Nash grew up in North Carolina and spent summers on the Outer Banks where sand, water, flora, and fauna burn at noonday, where a "bearded / crusted hull slams through murderous waters." As in these words, the gentility in her poems always foreshortens through "not a real dark, just an edging away / from the rising sun." It's this Gothic tension familiar to Faulkner, McCullers, and O'Connor that keeps putting sand in your mouth—and allows the ocean, its "blue ketch," its "Cold Beer / Live Bait / Video Rentals / Jesus Saves," its "onlookers stand[ing] / cold-eyed as birds" to counterweight the familiar with a consciously spirited, but not artificial, rebellion against Southern reticence toward self-revelation.
There are poems here, too, of art, music, home, and children: "plates on the cherry tablecloth / under the wan bulb" and "this thick, slow-rising loaf of self / marked with contentment / as a leopard with its spots."

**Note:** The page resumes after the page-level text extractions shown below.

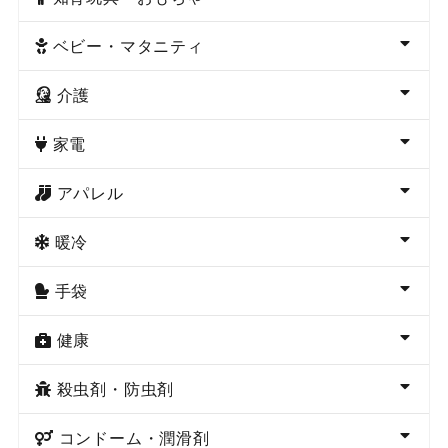
ベビー・マタニティ
介護
家電
アパレル
暖冷
手袋
健康
殺虫剤・防虫剤
コンドーム・潤滑剤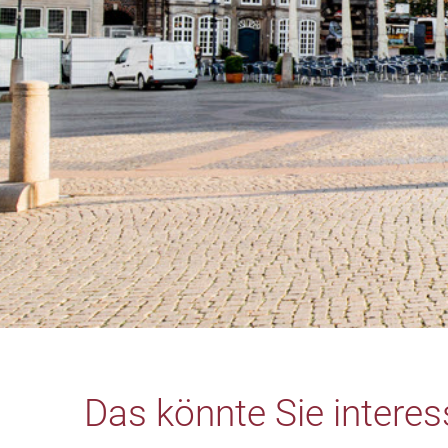
Das könnte Sie interess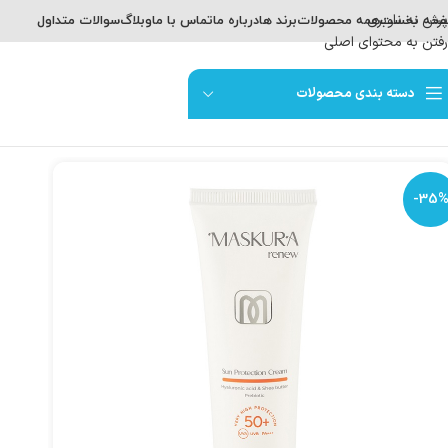
پرش به ناوبری
حه نخست
همه محصولات
برند ها
درباره ما
تماس با ما
وبلاگ
سوالات متداول
رفتن به محتوای اصلی
دسته بندی محصولات
-35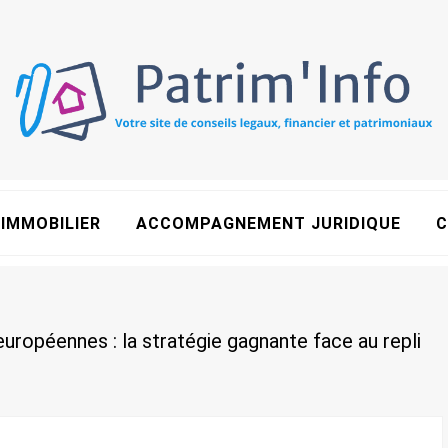
IMMOBILIER
ACCOMPAGNEMENT JURIDIQUE
C
uropéennes : la stratégie gagnante face au repli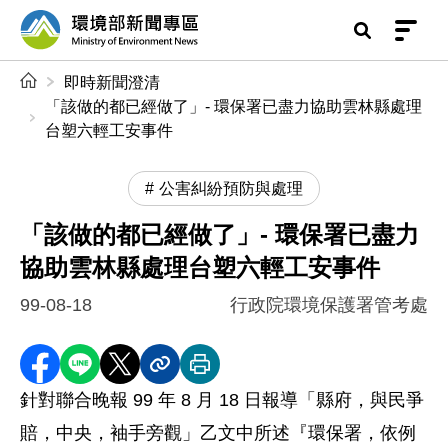
前往中央內容區塊
環境部新聞專區
:::
即時新聞澄清
「該做的都已經做了」- 環保署已盡力協助雲林縣處理
台塑六輕工安事件
公害糾紛預防與處理
「該做的都已經做了」- 環保署已盡力
協助雲林縣處理台塑六輕工安事件
99-08-18
行政院環境保護署管考處
分享至 Facebook
分享到 LINE
分享到 X
分享內容連結
列印本頁
針對聯合晚報 99 年 8 月 18 日報導「縣府，與民爭
賠，中央，袖手旁觀」乙文中所述『環保署，依例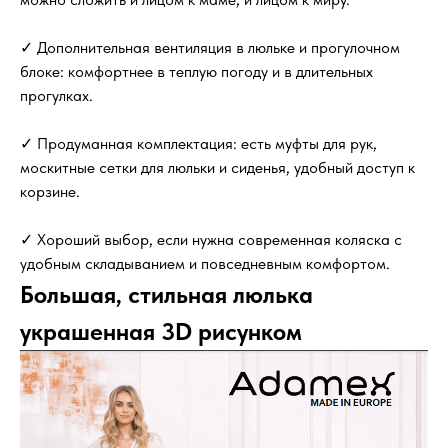
✓ Дополнительная вентиляция в люльке и прогулочном
блоке: комфортнее в теплую погоду и в длительных
прогулках.
✓ Продуманная комплектация: есть муфты для рук,
москитные сетки для люльки и сиденья, удобный доступ к
корзине.
✓ Хороший выбор, если нужна современная коляска с
удобным складыванием и повседневным комфортом.
Большая, стильная люлька
украшенная 3D рисунком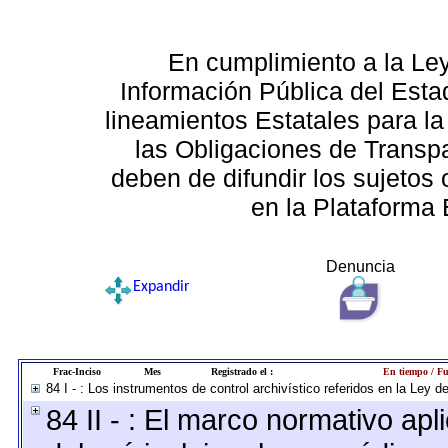
En cumplimiento a la Le
Información Pública del Esta
lineamientos Estatales para la
las Obligaciones de Transp
deben de difundir los sujetos 
en la Plataforma 
Denuncia
Expandir
Frac-Inciso
Mes
Registrado el :
En tiempo / Fu
84 I - : Los instrumentos de control archivístico referidos en la Ley 
84 II - : El marco normativo apl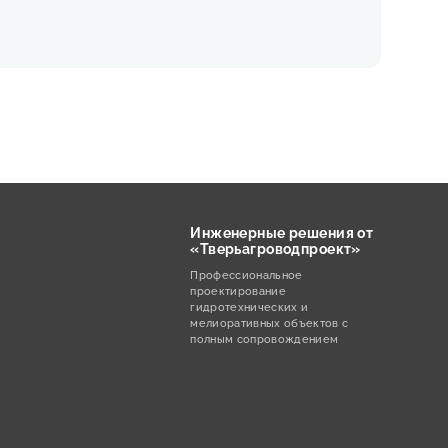
Инженерные решения от
«Тверьагроводпроект»
Профессиональное
проектирование
гидротехнических и
мелиоративных объектов с
полным сопровождением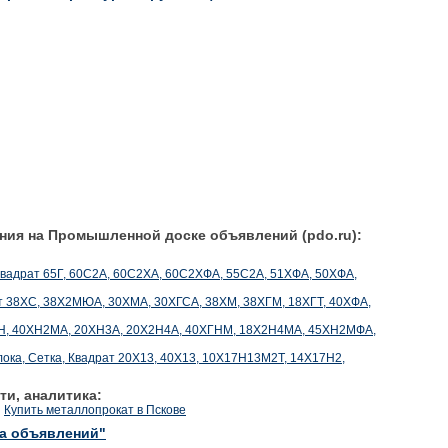
ния на Промышленной доске объявлений (pdo.ru):
, Квадрат 65Г, 60С2А, 60С2ХА, 60С2ХФА, 55С2А, 51ХФА, 50ХФА,
рат 38ХС, 38Х2МЮА, 30ХМА, 30ХГСА, 38ХМ, 38ХГМ, 18ХГТ, 40ХФА,
0ХН, 40ХН2МА, 20ХН3А, 20Х2Н4А, 40ХГНМ, 18Х2Н4МА, 45ХН2МФА,
олока, Сетка, Квадрат 20Х13, 40Х13, 10X17Н13М2Т, 14Х17Н2,
ти, аналитика:
и
Купить металлопрокат в Пскове
ка объявлений"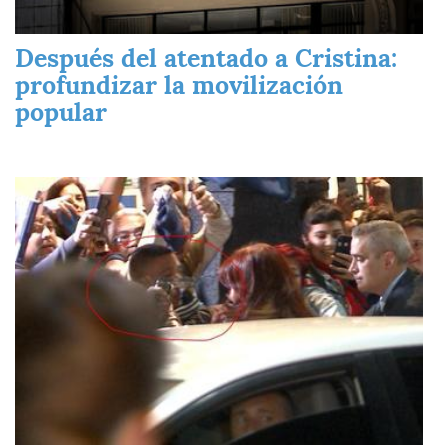
Después del atentado a Cristina:
profundizar la movilización
popular
Imagen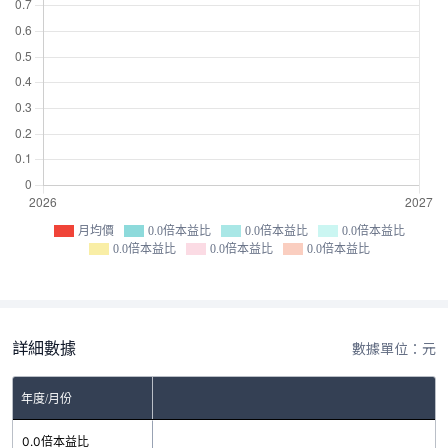
月均價
0.0倍本益比
0.0倍本益比
0.0倍本益比
0.0倍本益比
0.0倍本益比
0.0倍本益比
詳細數據
數據單位：元
年度/月份
0.0倍本益比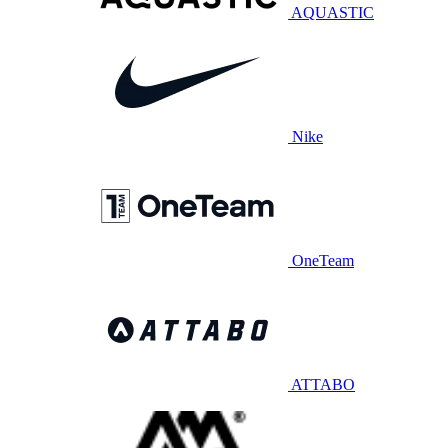
AQUASTIC
Nike
OneTeam
ATTABO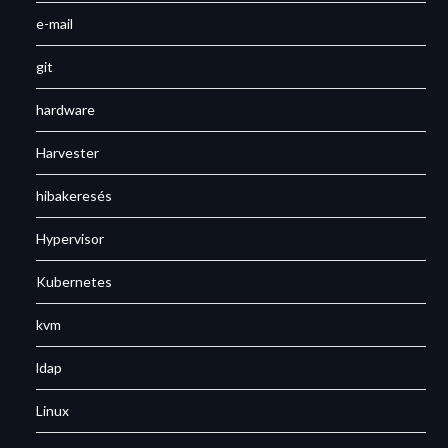
e-mail
git
hardware
Harvester
hibakeresés
Hypervisor
Kubernetes
kvm
ldap
Linux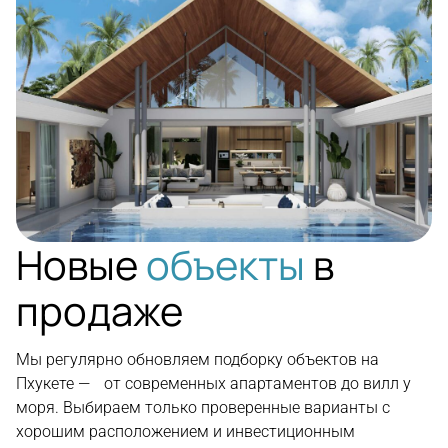
Новые
объекты
в
продаже
Мы регулярно обновляем подборку объектов на
Пхукете — от современных апартаментов до вилл у
моря. Выбираем только проверенные варианты с
хорошим расположением и инвестиционным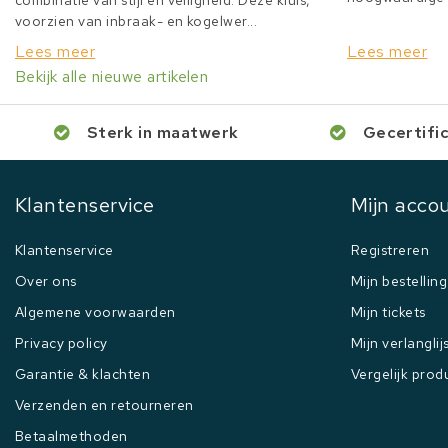
combinatie van stijl en veiligheid. Deze kluis,
voorzien van inbraak- en kogelwer...
Lees meer
Lees meer
Bekijk alle nieuwe artikelen
Sterk in maatwerk
Gecertifi
Klantenservice
Mijn acco
Klantenservice
Registreren
Over ons
Mijn bestellin
Algemene voorwaarden
Mijn tickets
Privacy policy
Mijn verlanglij
Garantie & klachten
Vergelijk prod
Verzenden en retourneren
Betaalmethoden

Four poems, in particular, stand out. "Res poetica" in which a "ravenous" "they" "feed at night" with "huge eyes" and "do not remember the rain forest." "Singing Bach" in which the poet's song (Nash is also a singer) becomes a strenuous climb up Alp-like mountains to find "chambered nautilus, tiny shrimp / minutely hinged and plated, / fossils of feather-feelered thousand-legged / ocean crawlers"—a representative example of Nash's flexible, careening vocabulary. My favorite poem "Copperhead," as "forthright and clear / as "common script / scribbled on the ground." The epiphanic grace of "Benediction": "When you have lived so long in a dry climate / . . . you no longer look at the sky." And "Desire" manifesting as a "huge cat / rough-tongued / his loud breath sour as sickness."
Something here conjures a splendid hybrid of Elizabeth Bishop and Anne Sexton. These poems I have added to my lock box under the stars. They will undo the lock themselves and rumble through the house on unwritten occasions when the intellect and soul require a friend.